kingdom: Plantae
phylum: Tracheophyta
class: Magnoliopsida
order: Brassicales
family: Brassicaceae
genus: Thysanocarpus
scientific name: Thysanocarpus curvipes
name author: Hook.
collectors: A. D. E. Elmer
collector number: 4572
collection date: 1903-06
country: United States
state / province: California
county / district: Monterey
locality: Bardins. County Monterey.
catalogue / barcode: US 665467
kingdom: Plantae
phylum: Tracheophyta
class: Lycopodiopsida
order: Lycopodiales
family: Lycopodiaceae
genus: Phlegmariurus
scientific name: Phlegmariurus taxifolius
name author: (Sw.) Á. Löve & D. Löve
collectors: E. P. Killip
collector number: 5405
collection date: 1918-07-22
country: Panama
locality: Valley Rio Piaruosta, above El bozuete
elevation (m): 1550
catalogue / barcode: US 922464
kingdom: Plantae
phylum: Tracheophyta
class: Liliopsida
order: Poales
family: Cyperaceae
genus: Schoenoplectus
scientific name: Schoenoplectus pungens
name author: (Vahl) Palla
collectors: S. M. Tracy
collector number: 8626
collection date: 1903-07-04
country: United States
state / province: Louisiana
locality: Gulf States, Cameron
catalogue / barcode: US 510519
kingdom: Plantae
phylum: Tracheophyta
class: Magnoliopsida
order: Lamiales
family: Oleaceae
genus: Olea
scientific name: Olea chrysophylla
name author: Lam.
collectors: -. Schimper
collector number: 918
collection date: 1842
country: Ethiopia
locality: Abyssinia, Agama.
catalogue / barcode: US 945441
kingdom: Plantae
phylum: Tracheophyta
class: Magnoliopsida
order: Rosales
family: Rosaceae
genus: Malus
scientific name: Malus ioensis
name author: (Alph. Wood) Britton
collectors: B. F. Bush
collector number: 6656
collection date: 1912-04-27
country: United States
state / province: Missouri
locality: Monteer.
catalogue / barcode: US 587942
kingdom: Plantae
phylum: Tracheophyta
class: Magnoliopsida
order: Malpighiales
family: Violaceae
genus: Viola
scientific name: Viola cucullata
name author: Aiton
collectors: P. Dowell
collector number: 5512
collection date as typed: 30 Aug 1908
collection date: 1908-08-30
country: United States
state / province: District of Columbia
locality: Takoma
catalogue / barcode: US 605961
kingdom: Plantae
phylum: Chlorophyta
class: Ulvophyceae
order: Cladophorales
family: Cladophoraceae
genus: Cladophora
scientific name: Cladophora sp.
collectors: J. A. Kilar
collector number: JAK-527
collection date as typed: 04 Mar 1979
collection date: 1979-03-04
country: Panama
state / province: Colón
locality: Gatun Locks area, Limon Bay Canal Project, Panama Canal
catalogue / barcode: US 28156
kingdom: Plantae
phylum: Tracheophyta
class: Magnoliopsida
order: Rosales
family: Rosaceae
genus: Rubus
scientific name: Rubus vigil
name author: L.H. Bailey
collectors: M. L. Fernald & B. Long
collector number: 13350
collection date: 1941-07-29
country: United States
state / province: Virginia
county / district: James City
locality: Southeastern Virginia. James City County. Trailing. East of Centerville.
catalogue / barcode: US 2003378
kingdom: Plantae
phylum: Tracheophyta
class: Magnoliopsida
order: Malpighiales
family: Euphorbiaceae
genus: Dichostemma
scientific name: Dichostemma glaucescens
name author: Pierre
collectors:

→ WORK TO COMPLETE: List every line of the data above that contains the string "collectors", treating uppercase and lowercase letters as distinct.

→ SOLUTION FOR THIS PROBLEM:
collectors: A. D. E. Elmer
collectors: E. P. Killip
collectors: S. M. Tracy
collectors: -. Schimper
collectors: B. F. Bush
collectors: P. Dowell
collectors: J. A. Kilar
collectors: M. L. Fernald & B. Long
collectors:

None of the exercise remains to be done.